- **What is required**: Only the lines from the one holding "I am building" through the end of the material are to be repeated, exactly and without pictures.

- **Records for this task**:
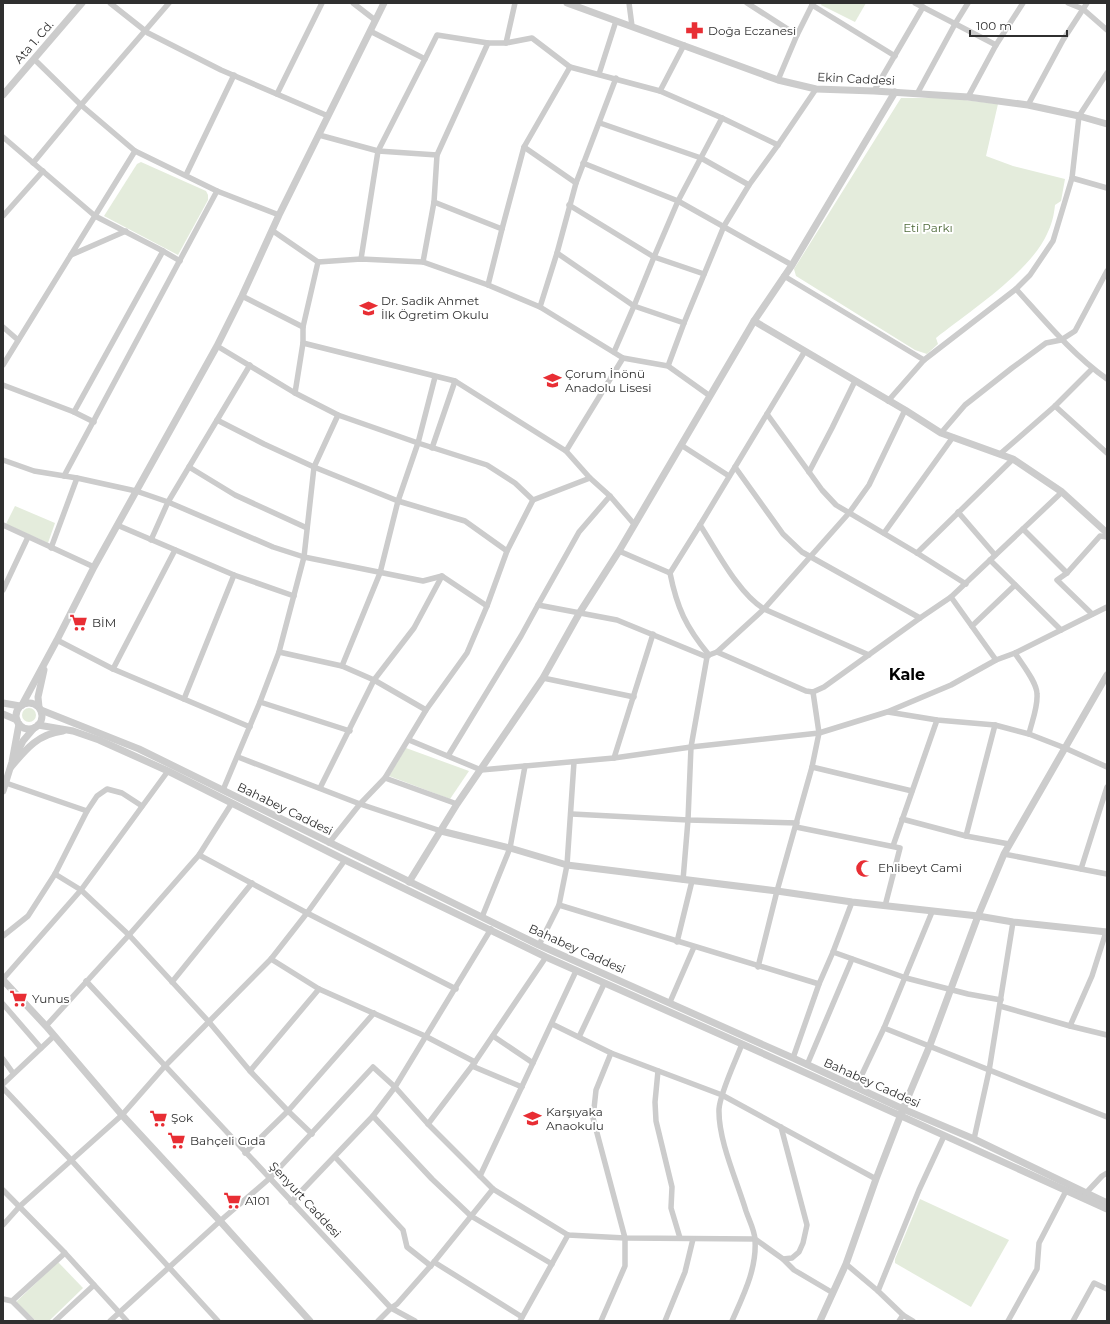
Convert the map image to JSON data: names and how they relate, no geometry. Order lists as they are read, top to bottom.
{
  "streets": {
    "street": [
      "Ata 1. Cd.",
      "Ekin Caddesi",
      "Bahabey Caddesi",
      "Şenyurt Caddesi"
    ]
  },
  "districts": ["Kale"],
  "parks": ["Eti Parkı"],
  "places": {
    "pharmacy": ["Doğa Eczanesi"],
    "school or university": ["Dr. Sadik Ahmet İlk Ögretim Okulu", "Çorum İnönü Anadolu Lisesi", "Karşıyaka Anaokulu"],
    "supermarket": [
      "BİM",
      "Yunus",
      "Şok",
      "Bahçeli Gıda",
      "A101"
    ],
    "mosque": ["Ehlibeyt Cami"]
  },
  "scale_bar": "100 m"
}
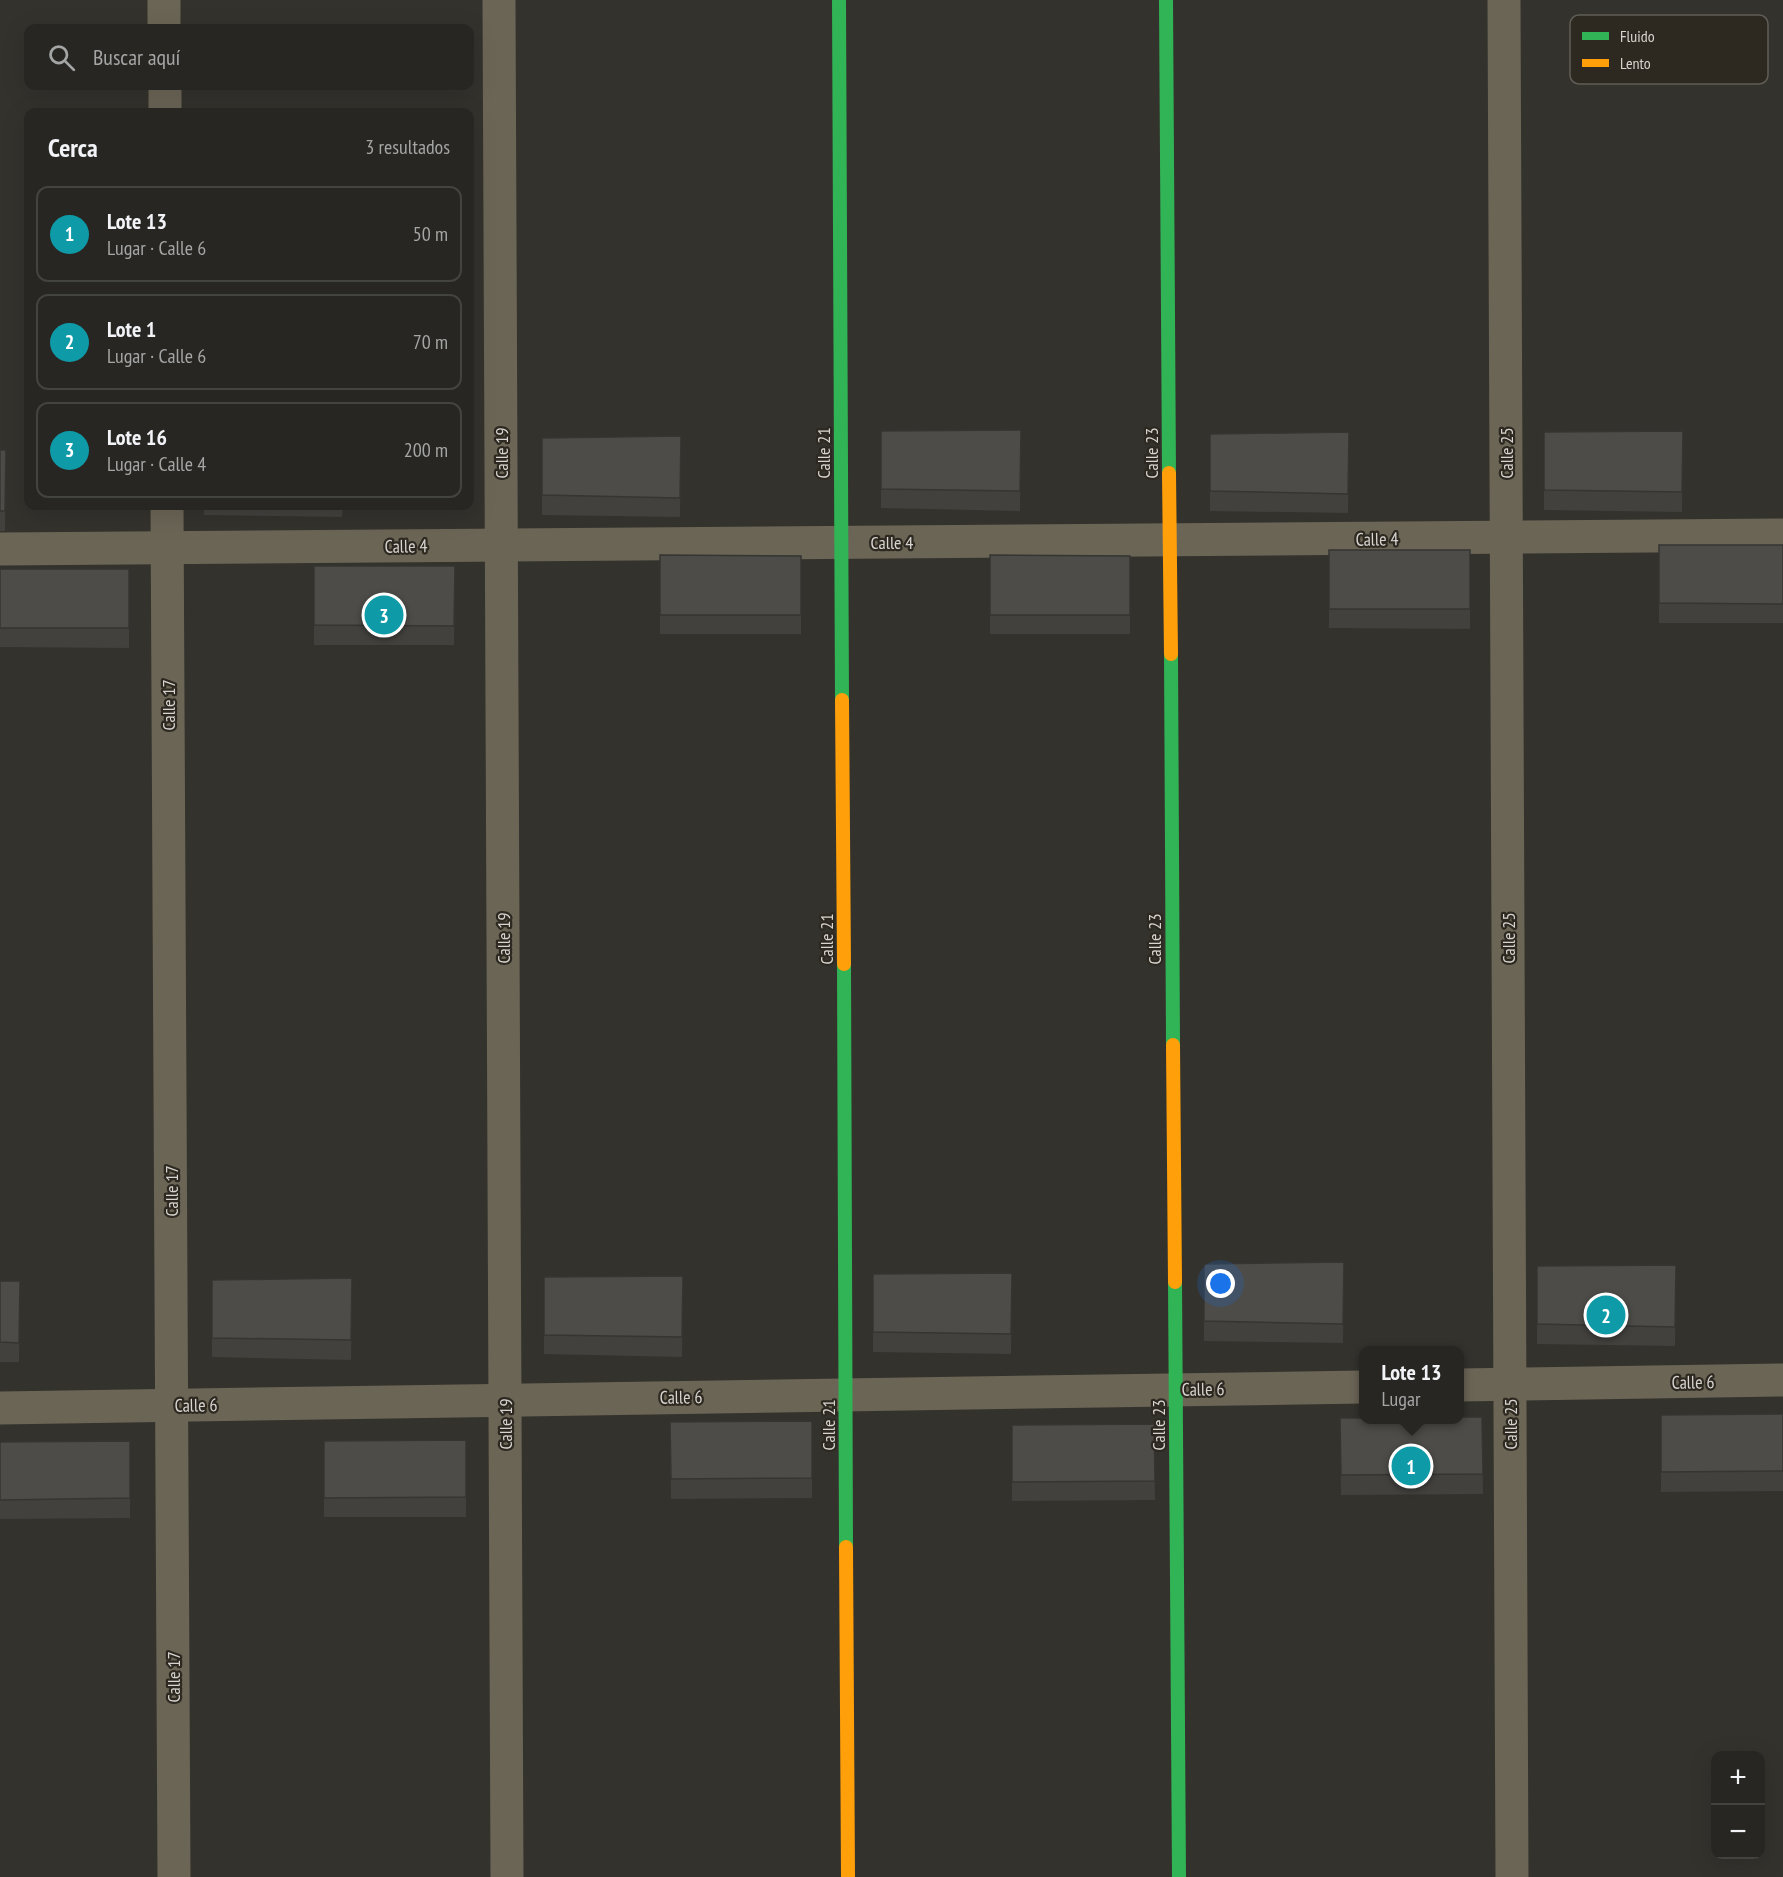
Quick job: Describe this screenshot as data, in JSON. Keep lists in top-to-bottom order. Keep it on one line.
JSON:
{"streets":{"street":["Calle 19","Calle 21","Calle 23","Calle 25","Calle 4","Calle 17","Calle 6"]},"crossings":[["Calle 19","Calle 4"],["Calle 19","Calle 6"],["Calle 21","Calle 4"],["Calle 21","Calle 6"],["Calle 23","Calle 4"],["Calle 23","Calle 6"],["Calle 25","Calle 4"],["Calle 25","Calle 6"],["Calle 4","Calle 17"],["Calle 17","Calle 6"]],"legend":["Fluido","Lento"],"page":{"search":"Buscar aquí","heading":["Cerca","3 resultados"],"list":[{"mark":"1","name":"Lote 13","note":"Lugar · Calle 6","value":"50 m"},{"mark":"2","name":"Lote 1","note":"Lugar · Calle 6","value":"70 m"},{"mark":"3","name":"Lote 16","note":"Lugar · Calle 4","value":"200 m"}],"pins":["3","2","1"],"popup":["Lote 13","Lugar"],"map_buttons":["+","−"]}}
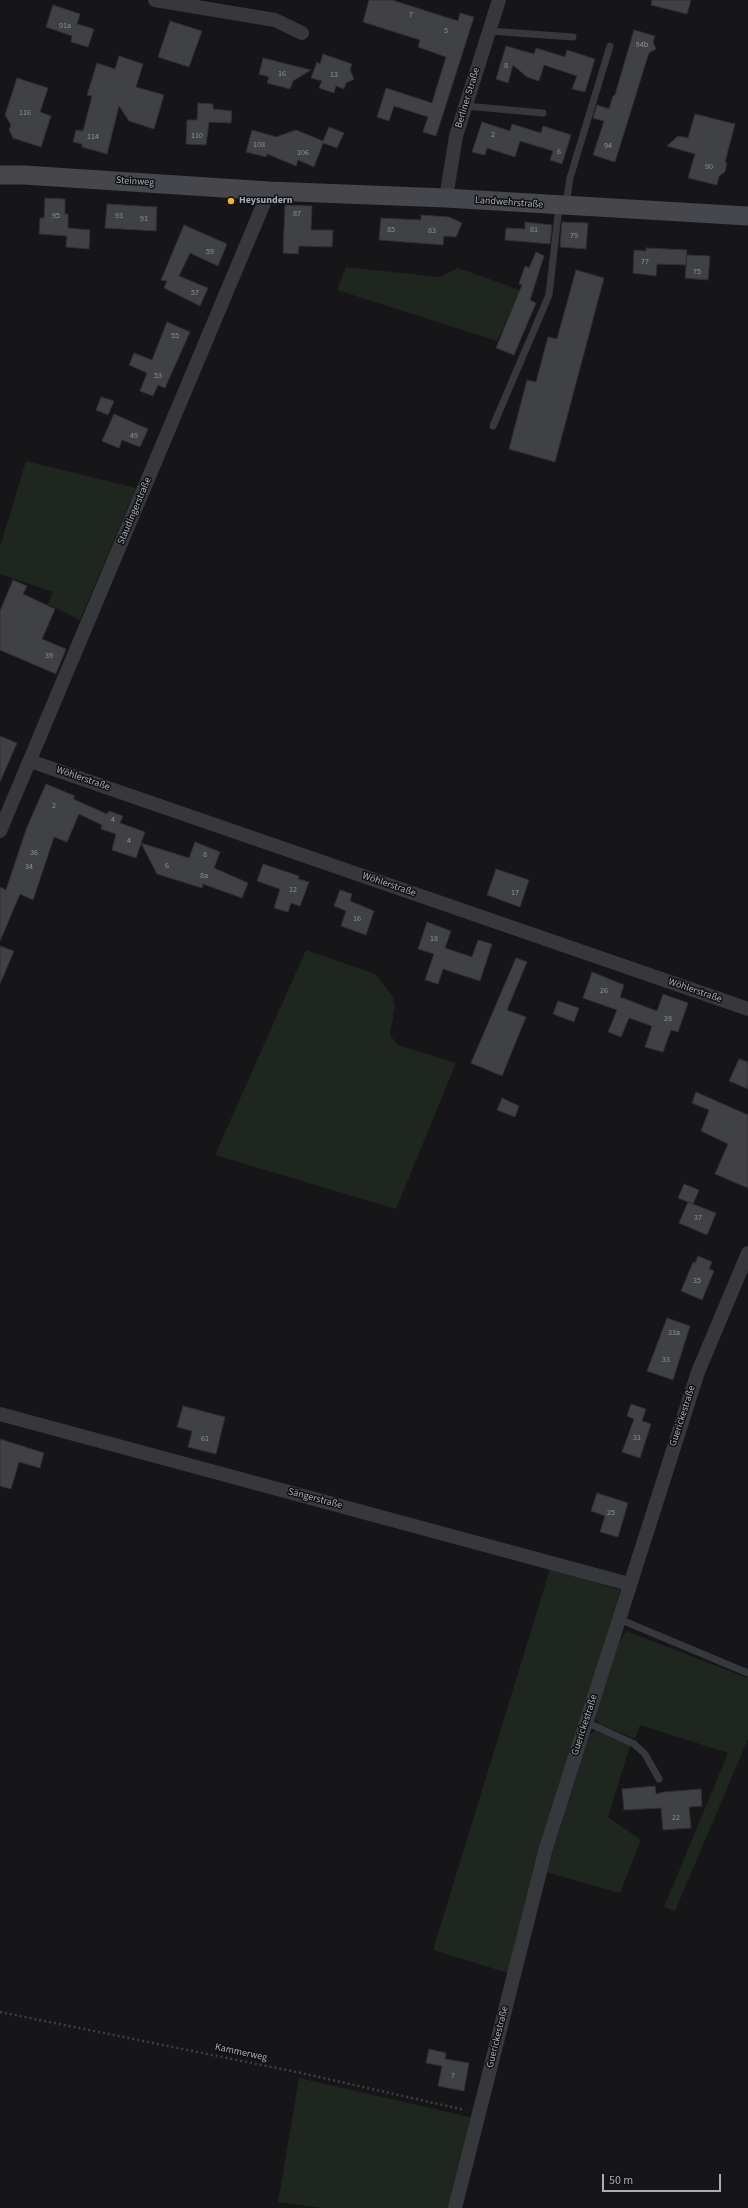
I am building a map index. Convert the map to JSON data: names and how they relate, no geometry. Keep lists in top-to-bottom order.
{
  "streets": {
    "street": [
      "Berliner Straße",
      "Steinweg",
      "Landwehrstraße",
      "Staudingerstraße",
      "Wöhlerstraße",
      "Guerickestraße",
      "Sängerstraße"
    ],
    "path": ["Kammerweg"]
  },
  "crossings": [
    ["Berliner Straße", "Landwehrstraße"],
    ["Steinweg", "Landwehrstraße"],
    ["Steinweg", "Staudingerstraße"],
    ["Landwehrstraße", "Staudingerstraße"],
    ["Staudingerstraße", "Wöhlerstraße"],
    ["Guerickestraße", "Sängerstraße"],
    ["Guerickestraße", "Kammerweg"]
  ],
  "places": ["Heysundern"],
  "house_numbers": [
    "7",
    "91a",
    "5",
    "94b",
    "8",
    "16",
    "13",
    "116",
    "2",
    "110",
    "114",
    "108",
    "94",
    "6",
    "106",
    "90",
    "87",
    "95",
    "93",
    "91",
    "85",
    "81",
    "83",
    "79",
    "59",
    "77",
    "75",
    "57",
    "55",
    "53",
    "49",
    "39",
    "2",
    "4",
    "4",
    "36",
    "8",
    "6",
    "34",
    "8a",
    "12",
    "17",
    "16",
    "18",
    "26",
    "28",
    "37",
    "35",
    "33a",
    "33",
    "31",
    "61",
    "25",
    "22",
    "7"
  ],
  "scale_bar": "50 m"
}
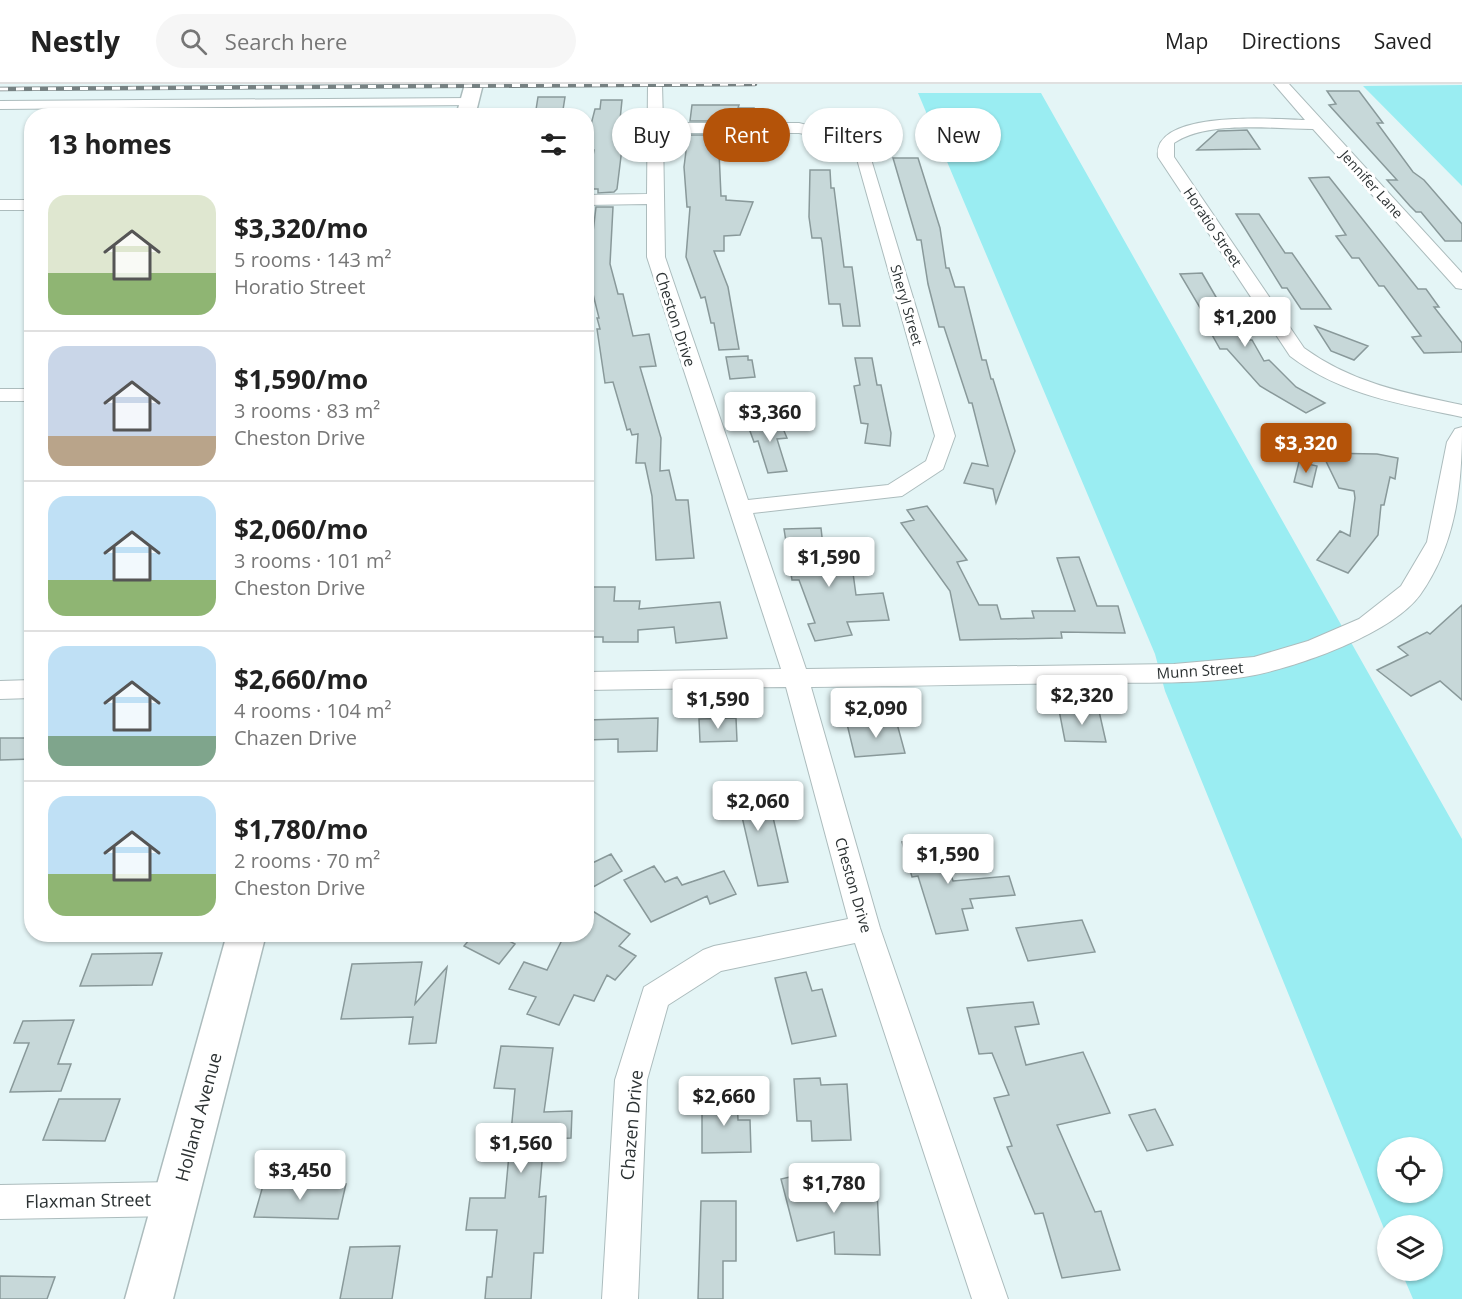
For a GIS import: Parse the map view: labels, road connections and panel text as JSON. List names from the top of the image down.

- **Finished task**:
I am building a map index. Convert the map to JSON data: names and how they relate, no geometry. Keep lists in top-to-bottom order.
{
  "streets": {
    "street": [
      "Berliner Straße",
      "Steinweg",
      "Landwehrstraße",
      "Staudingerstraße",
      "Wöhlerstraße",
      "Guerickestraße",
      "Sängerstraße"
    ],
    "path": ["Kammerweg"]
  },
  "crossings": [
    ["Berliner Straße", "Landwehrstraße"],
    ["Steinweg", "Landwehrstraße"],
    ["Steinweg", "Staudingerstraße"],
    ["Landwehrstraße", "Staudingerstraße"],
    ["Staudingerstraße", "Wöhlerstraße"],
    ["Guerickestraße", "Sängerstraße"],
    ["Guerickestraße", "Kammerweg"]
  ],
  "places": ["Heysundern"],
  "house_numbers": [
    "7",
    "91a",
    "5",
    "94b",
    "8",
    "16",
    "13",
    "116",
    "2",
    "110",
    "114",
    "108",
    "94",
    "6",
    "106",
    "90",
    "87",
    "95",
    "93",
    "91",
    "85",
    "81",
    "83",
    "79",
    "59",
    "77",
    "75",
    "57",
    "55",
    "53",
    "49",
    "39",
    "2",
    "4",
    "4",
    "36",
    "8",
    "6",
    "34",
    "8a",
    "12",
    "17",
    "16",
    "18",
    "26",
    "28",
    "37",
    "35",
    "33a",
    "33",
    "31",
    "61",
    "25",
    "22",
    "7"
  ],
  "scale_bar": "50 m"
}
For a GIS import: Parse the map view: labels, road connections and panel text as JSON. List names from the top of the image down.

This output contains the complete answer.